Data excerpts:
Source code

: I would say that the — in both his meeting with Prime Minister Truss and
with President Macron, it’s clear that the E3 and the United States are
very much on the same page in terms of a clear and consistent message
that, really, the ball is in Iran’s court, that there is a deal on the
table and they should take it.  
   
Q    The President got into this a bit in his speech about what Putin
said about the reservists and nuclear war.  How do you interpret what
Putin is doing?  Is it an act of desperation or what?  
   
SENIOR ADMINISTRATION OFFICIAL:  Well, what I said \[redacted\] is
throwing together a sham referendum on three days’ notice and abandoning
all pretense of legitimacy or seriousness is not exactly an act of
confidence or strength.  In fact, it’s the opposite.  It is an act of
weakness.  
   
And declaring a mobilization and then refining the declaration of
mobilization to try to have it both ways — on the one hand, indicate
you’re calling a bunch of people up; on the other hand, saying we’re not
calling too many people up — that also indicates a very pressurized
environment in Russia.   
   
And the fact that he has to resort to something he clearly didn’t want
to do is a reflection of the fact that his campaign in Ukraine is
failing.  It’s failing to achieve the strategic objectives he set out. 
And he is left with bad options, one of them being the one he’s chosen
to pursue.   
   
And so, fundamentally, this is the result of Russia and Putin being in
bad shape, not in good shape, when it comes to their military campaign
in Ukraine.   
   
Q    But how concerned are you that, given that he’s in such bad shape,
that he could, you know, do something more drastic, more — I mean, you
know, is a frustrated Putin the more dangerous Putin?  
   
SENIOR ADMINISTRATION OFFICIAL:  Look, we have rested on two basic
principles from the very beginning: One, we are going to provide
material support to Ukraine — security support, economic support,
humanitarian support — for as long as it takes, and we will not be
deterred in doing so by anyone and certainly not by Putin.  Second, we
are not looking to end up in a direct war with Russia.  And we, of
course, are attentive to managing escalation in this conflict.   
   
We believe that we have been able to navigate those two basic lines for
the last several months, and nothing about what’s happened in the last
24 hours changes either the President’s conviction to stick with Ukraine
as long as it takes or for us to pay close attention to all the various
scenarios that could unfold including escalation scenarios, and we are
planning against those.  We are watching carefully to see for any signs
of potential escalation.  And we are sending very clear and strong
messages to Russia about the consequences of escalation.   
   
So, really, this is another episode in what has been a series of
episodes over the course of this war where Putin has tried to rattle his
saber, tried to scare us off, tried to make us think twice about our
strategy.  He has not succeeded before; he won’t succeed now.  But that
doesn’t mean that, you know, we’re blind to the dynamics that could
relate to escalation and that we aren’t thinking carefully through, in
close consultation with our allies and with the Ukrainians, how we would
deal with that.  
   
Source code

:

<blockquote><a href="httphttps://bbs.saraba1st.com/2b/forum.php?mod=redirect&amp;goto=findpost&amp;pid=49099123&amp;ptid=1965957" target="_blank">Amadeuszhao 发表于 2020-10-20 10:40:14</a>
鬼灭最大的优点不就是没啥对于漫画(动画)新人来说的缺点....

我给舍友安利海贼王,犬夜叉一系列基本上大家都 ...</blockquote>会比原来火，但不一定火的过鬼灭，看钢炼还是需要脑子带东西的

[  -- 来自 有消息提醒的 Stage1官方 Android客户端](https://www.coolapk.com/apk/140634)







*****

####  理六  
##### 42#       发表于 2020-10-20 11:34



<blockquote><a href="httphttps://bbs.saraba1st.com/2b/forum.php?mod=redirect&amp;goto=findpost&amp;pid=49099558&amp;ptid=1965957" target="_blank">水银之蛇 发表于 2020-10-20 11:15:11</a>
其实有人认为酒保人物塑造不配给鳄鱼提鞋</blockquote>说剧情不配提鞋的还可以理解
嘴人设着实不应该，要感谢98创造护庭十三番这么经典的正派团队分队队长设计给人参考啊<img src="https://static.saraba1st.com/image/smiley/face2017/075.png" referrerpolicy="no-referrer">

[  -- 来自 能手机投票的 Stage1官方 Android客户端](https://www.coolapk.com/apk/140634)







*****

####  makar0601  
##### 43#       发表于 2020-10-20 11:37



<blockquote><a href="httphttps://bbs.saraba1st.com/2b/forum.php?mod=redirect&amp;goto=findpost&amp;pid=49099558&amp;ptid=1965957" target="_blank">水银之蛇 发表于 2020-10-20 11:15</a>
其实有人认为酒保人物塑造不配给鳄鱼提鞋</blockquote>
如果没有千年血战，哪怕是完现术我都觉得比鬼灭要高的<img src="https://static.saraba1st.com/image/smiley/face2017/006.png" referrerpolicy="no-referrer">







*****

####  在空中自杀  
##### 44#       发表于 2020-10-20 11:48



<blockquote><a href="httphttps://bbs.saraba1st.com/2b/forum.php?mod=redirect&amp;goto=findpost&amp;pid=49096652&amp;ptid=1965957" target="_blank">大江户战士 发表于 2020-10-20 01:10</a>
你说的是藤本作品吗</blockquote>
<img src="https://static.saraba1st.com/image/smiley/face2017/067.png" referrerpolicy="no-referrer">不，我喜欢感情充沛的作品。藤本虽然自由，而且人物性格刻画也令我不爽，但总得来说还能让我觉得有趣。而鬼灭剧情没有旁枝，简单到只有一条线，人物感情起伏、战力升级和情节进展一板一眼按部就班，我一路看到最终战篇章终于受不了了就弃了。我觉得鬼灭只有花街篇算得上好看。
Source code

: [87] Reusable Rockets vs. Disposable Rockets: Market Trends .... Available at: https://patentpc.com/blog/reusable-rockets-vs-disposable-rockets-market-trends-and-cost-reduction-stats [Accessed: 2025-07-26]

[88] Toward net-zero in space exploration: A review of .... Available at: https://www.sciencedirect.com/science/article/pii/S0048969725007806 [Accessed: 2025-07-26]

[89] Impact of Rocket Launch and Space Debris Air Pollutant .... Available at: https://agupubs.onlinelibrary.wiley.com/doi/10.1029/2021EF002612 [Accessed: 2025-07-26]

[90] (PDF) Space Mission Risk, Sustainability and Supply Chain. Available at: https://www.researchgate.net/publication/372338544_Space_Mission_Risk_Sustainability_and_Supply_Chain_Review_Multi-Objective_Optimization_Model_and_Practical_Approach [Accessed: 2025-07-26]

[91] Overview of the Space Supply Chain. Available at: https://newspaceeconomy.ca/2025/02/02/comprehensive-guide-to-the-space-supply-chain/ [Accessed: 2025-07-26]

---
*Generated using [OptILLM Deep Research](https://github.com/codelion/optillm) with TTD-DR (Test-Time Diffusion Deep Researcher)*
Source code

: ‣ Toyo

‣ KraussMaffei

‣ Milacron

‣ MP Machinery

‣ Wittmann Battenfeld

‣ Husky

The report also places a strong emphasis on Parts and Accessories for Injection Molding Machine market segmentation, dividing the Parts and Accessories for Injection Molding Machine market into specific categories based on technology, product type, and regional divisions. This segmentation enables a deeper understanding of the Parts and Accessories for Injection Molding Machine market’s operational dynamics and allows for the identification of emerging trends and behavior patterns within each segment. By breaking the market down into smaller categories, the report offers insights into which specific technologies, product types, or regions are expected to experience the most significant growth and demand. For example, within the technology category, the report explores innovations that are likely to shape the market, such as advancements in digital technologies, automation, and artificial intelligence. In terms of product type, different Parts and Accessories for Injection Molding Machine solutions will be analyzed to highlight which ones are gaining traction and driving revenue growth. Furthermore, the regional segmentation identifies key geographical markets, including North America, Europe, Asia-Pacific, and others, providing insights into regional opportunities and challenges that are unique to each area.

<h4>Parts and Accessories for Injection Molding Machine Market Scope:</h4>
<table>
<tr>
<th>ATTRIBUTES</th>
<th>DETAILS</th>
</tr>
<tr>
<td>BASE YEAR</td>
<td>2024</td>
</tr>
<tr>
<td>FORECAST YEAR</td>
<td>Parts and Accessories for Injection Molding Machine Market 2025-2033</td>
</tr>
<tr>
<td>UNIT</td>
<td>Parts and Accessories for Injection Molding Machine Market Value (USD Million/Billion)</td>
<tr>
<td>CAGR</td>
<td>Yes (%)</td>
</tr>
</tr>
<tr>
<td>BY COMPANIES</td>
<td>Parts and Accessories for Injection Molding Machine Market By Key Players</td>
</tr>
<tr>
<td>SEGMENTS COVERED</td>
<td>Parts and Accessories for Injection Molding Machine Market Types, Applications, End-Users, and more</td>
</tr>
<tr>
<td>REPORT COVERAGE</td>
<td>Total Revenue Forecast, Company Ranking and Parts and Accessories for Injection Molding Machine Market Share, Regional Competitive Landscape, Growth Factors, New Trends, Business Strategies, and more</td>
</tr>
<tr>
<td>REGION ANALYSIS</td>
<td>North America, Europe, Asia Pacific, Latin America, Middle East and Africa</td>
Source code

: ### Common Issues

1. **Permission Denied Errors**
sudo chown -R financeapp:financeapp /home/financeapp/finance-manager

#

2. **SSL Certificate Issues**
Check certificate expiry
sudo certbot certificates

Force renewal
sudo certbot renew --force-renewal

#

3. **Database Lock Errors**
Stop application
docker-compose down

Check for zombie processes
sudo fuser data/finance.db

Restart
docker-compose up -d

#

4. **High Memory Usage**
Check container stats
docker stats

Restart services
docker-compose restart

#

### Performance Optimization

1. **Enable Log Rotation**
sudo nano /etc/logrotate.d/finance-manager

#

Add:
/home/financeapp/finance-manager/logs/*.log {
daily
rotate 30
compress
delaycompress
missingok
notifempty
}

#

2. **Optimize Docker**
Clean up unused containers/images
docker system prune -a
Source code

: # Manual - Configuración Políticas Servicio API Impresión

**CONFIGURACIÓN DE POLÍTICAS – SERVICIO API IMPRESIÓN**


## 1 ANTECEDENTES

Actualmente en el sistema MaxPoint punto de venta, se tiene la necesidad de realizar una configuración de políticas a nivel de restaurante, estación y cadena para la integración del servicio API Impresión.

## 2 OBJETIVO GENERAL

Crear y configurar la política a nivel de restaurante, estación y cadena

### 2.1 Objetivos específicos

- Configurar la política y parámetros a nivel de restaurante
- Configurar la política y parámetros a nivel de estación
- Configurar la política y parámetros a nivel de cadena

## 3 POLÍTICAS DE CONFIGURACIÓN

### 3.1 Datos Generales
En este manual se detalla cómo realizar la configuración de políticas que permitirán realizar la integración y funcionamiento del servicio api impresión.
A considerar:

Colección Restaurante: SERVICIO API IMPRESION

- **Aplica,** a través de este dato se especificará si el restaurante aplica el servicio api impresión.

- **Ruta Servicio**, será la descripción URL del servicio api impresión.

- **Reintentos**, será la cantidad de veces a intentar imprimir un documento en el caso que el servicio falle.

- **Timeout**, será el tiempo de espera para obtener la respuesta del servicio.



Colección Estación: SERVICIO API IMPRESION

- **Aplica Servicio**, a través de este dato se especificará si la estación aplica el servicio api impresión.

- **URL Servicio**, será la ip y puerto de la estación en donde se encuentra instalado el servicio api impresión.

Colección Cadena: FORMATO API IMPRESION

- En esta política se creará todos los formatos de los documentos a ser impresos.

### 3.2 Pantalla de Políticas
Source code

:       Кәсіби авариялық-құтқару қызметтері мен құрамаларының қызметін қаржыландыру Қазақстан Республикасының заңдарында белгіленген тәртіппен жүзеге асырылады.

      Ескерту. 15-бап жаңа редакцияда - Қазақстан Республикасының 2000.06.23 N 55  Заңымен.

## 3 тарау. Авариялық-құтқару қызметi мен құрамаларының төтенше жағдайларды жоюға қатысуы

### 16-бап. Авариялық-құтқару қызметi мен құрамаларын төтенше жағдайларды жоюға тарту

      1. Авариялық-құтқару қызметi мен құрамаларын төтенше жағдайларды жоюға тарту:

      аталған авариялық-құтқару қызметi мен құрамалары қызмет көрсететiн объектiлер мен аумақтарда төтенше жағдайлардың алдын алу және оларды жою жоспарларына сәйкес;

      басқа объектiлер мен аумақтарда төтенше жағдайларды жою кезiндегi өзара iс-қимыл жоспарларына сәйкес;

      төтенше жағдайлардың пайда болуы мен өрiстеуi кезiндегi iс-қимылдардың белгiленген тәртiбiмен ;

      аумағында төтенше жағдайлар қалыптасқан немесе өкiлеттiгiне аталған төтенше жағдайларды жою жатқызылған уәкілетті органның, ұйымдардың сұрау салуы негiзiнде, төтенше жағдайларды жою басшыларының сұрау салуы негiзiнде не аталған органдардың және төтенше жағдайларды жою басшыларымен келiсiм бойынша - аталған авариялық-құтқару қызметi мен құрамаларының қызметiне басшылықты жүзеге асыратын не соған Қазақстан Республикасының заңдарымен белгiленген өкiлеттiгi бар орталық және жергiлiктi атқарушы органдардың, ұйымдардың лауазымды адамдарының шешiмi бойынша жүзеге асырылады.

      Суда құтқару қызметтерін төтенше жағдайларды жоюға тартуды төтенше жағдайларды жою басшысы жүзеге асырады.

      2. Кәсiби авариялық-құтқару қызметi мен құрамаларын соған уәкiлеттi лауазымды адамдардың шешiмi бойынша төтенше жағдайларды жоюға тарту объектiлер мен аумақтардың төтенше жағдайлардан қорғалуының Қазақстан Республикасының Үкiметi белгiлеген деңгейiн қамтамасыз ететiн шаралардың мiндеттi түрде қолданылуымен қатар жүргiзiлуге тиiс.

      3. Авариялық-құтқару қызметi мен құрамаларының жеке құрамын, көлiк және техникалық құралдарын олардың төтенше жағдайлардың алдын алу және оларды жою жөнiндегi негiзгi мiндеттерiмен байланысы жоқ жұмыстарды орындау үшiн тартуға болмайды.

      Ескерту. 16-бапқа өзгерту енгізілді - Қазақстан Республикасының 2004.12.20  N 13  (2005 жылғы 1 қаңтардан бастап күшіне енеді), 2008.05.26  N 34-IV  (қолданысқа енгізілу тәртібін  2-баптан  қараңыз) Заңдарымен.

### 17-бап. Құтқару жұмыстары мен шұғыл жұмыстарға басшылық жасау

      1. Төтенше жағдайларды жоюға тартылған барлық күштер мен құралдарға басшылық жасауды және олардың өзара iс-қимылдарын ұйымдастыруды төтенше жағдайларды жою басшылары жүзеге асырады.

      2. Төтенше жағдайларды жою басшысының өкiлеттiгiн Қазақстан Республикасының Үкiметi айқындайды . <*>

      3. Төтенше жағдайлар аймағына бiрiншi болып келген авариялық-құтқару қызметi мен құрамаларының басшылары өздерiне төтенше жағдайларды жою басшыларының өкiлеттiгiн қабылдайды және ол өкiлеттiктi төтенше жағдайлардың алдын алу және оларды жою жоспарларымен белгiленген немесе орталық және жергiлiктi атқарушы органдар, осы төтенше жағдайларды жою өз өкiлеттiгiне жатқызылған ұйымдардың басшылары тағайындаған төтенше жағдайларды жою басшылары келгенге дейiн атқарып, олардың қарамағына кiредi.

EXERCISE AIM: Put the lines from the one with "басқа объектiлер мен" up to and including the one with "төтенше жағдайлардың пайда" into a numbered list, leaving out blank lines.

SOLUTION BELOW:
1.       басқа объектiлер мен аумақтарда төтенше жағдайларды жою кезiндегi өзара iс-қимыл жоспарларына сәйкес;
2.       төтенше жағдайлардың пайда болуы мен өрiстеуi кезiндегi iс-қимылдардың белгiленген тәртiбiмен ;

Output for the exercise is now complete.